Running Homer against cr[1|2].eqiad it was trying to remove working BGP sessions to a bunch of nodes. On closer inspection it turned out that all of the affected devices were VMs on newly-commissioned ganeti hosts in Eqiad.
Cause
The problem is the Homer code expects to find the primary_ip for any ganeti host to be attached to a 'bridge' device ("private" usually), and tries to find a physical link on the host that belongs to this bridge to get the associated switch port.

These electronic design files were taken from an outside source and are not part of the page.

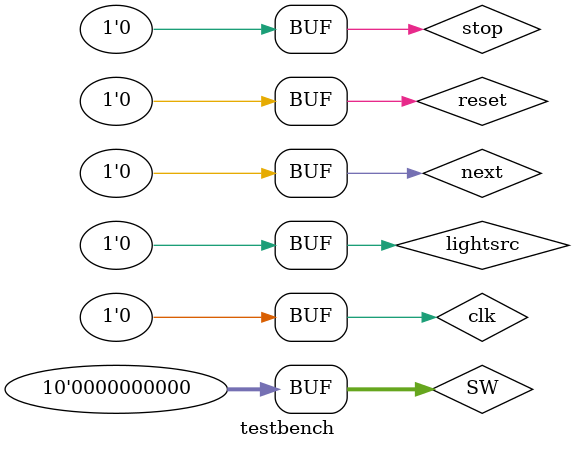
<source format=v>
`timescale 1ns / 1ps


module testbench();

    reg clk,reset;
    reg next,stop,lightsrc;
    reg [9:0] SW;
    
    wire [15:0] discu;
    wire [6:0] C;
    wire [7:0] AN;

    top dut(clk, reset,
            next, stop, lightsrc,
            SW, discu, C, AN);
    
    parameter period=5;
    
    initial begin
    reset<=1;
    #22;
    reset<=0;
    #20575;
    reset<=1;
    #10;
    reset<=0;
    end
    
    initial next<=0;
    initial stop<=0;
    initial lightsrc<=0;
    initial SW<=0;
    
    always begin
    clk<=1;
    #period;
    clk<=0;
    #period;
    end

endmodule

</source>
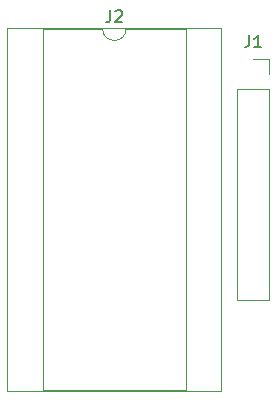
<source format=gto>
%TF.GenerationSoftware,KiCad,Pcbnew,7.0.8*%
%TF.CreationDate,2023-11-29T08:17:28+00:00*%
%TF.ProjectId,ZX Interface 1 ROM Adapter,5a582049-6e74-4657-9266-616365203120,rev?*%
%TF.SameCoordinates,Original*%
%TF.FileFunction,Legend,Top*%
%TF.FilePolarity,Positive*%
%FSLAX46Y46*%
G04 Gerber Fmt 4.6, Leading zero omitted, Abs format (unit mm)*
G04 Created by KiCad (PCBNEW 7.0.8) date 2023-11-29 08:17:28*
%MOMM*%
%LPD*%
G01*
G04 APERTURE LIST*
%ADD10C,0.150000*%
%ADD11C,0.120000*%
G04 APERTURE END LIST*
D10*
X91160666Y-79484319D02*
X91160666Y-80198604D01*
X91160666Y-80198604D02*
X91113047Y-80341461D01*
X91113047Y-80341461D02*
X91017809Y-80436700D01*
X91017809Y-80436700D02*
X90874952Y-80484319D01*
X90874952Y-80484319D02*
X90779714Y-80484319D01*
X91589238Y-79579557D02*
X91636857Y-79531938D01*
X91636857Y-79531938D02*
X91732095Y-79484319D01*
X91732095Y-79484319D02*
X91970190Y-79484319D01*
X91970190Y-79484319D02*
X92065428Y-79531938D01*
X92065428Y-79531938D02*
X92113047Y-79579557D01*
X92113047Y-79579557D02*
X92160666Y-79674795D01*
X92160666Y-79674795D02*
X92160666Y-79770033D01*
X92160666Y-79770033D02*
X92113047Y-79912890D01*
X92113047Y-79912890D02*
X91541619Y-80484319D01*
X91541619Y-80484319D02*
X92160666Y-80484319D01*
X102921366Y-81582319D02*
X102921366Y-82296604D01*
X102921366Y-82296604D02*
X102873747Y-82439461D01*
X102873747Y-82439461D02*
X102778509Y-82534700D01*
X102778509Y-82534700D02*
X102635652Y-82582319D01*
X102635652Y-82582319D02*
X102540414Y-82582319D01*
X103921366Y-82582319D02*
X103349938Y-82582319D01*
X103635652Y-82582319D02*
X103635652Y-81582319D01*
X103635652Y-81582319D02*
X103540414Y-81725176D01*
X103540414Y-81725176D02*
X103445176Y-81820414D01*
X103445176Y-81820414D02*
X103349938Y-81868033D01*
D11*
%TO.C,J2*%
X82434000Y-80969500D02*
X82434000Y-111689500D01*
X82434000Y-111689500D02*
X100554000Y-111689500D01*
X85434000Y-81029500D02*
X85434000Y-111629500D01*
X85434000Y-111629500D02*
X97554000Y-111629500D01*
X90494000Y-81029500D02*
X85434000Y-81029500D01*
X97554000Y-81029500D02*
X92494000Y-81029500D01*
X97554000Y-111629500D02*
X97554000Y-81029500D01*
X100554000Y-80969500D02*
X82434000Y-80969500D01*
X100554000Y-111689500D02*
X100554000Y-80969500D01*
X90494000Y-81029500D02*
G75*
G03*
X92494000Y-81029500I1000000J0D01*
G01*
%TO.C,J1*%
X101924700Y-86167500D02*
X101924700Y-104007500D01*
X101924700Y-86167500D02*
X104584700Y-86167500D01*
X101924700Y-104007500D02*
X104584700Y-104007500D01*
X103254700Y-83567500D02*
X104584700Y-83567500D01*
X104584700Y-83567500D02*
X104584700Y-84897500D01*
X104584700Y-86167500D02*
X104584700Y-104007500D01*
%TD*%
M02*

</source>
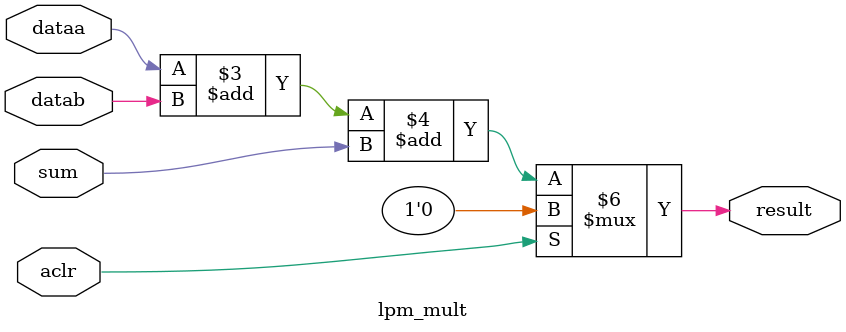
<source format=v>
`timescale 1ns / 1ps

module lpm_mult (
    result, 
    dataa, 
    datab, 
    sum, 
    //clock, 
    //clken, 
    aclr
);
    parameter lpm_type = "lpm_mult";
    parameter lpm_widtha = 1;
    parameter lpm_widthb = 1;
    parameter lpm_widths = 1;
    parameter lpm_widthp = 1;
    parameter lpm_representation  = "UNSIGNED";
    parameter lpm_pipeline  = 0;
    parameter lpm_hint = "UNUSED";
    output reg [lpm_widthp-1:0] result;

   // input clock;
    //input clken;
    input aclr;
    input [lpm_widtha-1:0] dataa;
    input [lpm_widthb-1:0] datab;
    input [lpm_widths-1:0] sum;
    //output[lpm_widthp-1:0] result;

    always @(*) begin
        begin
            if(aclr!=0)
                result <= 0;
            else
                result <= dataa + datab + sum;
        end
    end
endmodule

</source>
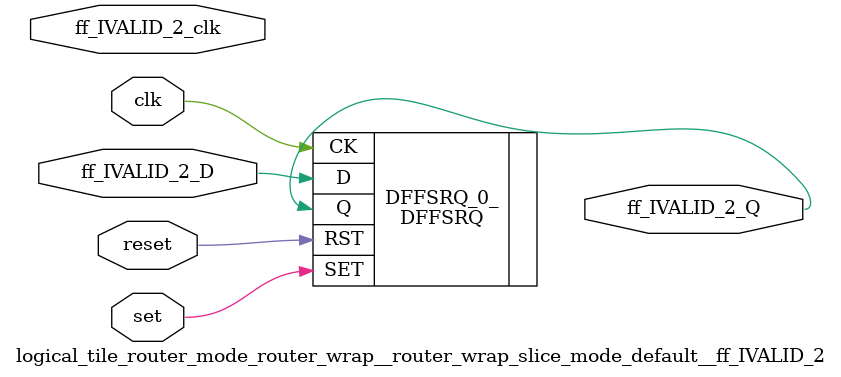
<source format=v>
`default_nettype none

module logical_tile_router_mode_router_wrap__router_wrap_slice_mode_default__ff_IVALID_2(set,
                                                                                         reset,
                                                                                         clk,
                                                                                         ff_IVALID_2_D,
                                                                                         ff_IVALID_2_Q,
                                                                                         ff_IVALID_2_clk);
//----- GLOBAL PORTS -----
input [0:0] set;
//----- GLOBAL PORTS -----
input [0:0] reset;
//----- GLOBAL PORTS -----
input [0:0] clk;
//----- INPUT PORTS -----
input [0:0] ff_IVALID_2_D;
//----- OUTPUT PORTS -----
output [0:0] ff_IVALID_2_Q;
//----- CLOCK PORTS -----
input [0:0] ff_IVALID_2_clk;

//----- BEGIN wire-connection ports -----
wire [0:0] ff_IVALID_2_D;
wire [0:0] ff_IVALID_2_Q;
wire [0:0] ff_IVALID_2_clk;
//----- END wire-connection ports -----


//----- BEGIN Registered ports -----
//----- END Registered ports -----



// ----- BEGIN Local short connections -----
// ----- END Local short connections -----
// ----- BEGIN Local output short connections -----
// ----- END Local output short connections -----

	DFFSRQ DFFSRQ_0_ (
		.SET(set),
		.RST(reset),
		.CK(clk),
		.D(ff_IVALID_2_D),
		.Q(ff_IVALID_2_Q));

endmodule
// ----- END Verilog module for logical_tile_router_mode_router_wrap__router_wrap_slice_mode_default__ff_IVALID_2 -----

//----- Default net type -----
`default_nettype wire




</source>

However at the point the PuppetDB Import script is run during the reimage process, ganeti hosts do not yet have the configuration in place for the bridge devices, and the IP address is still attached to the physical interface. With the current Homer plugin code this means it does not properly find the attached switch port, and fails to add the VM to the BGP list as a result:
for hypervisor in hypervisors:
ganeti_bridge = hypervisor.primary_ip.assigned_object
ganeti_uplink = self._api.dcim.interfaces.get(device_id=hypervisor.id, bridge_id=ganeti_bridge.id,
type__neq='virtual')
switchport = ganeti_uplink.connected_endpoints[0]Fixes
There are a few ways we can approach this:
- Improve the ganeti install process so we re-run the puppetdb interface import *after* the host has been fully configured
- This is probably a good idea anyway so Netbox properly reflects what is set up
- Move away from the current network setup process so we add everything in Netbox the way we want from day one
- Adjust the Homer code so it will find the switchport in the case where the device primary IP is on either a bridge or physical Ethernet interface
- Adjust the Homer code to instead by default assume VMs on legacy "row-wide" vlans should peer with the CRs
Of all the options I actually like the last one best. The current code is in some ways more flexible, it would work in certain potential scenarios we don't have right now (peering to top-of-rack from row-wide vlan in an EVPN row). Option 3 would retain that flexibility. But we don't expect to ever set things up that way, so I think simply selecting the hosts based on the vlan membership of their primary IP will suffice. It should also be less Netbox API calls which will hopefully speed things up.
As mentioned we should think about how to approach #1 to ensure Netbox reflects the actual setup anyway.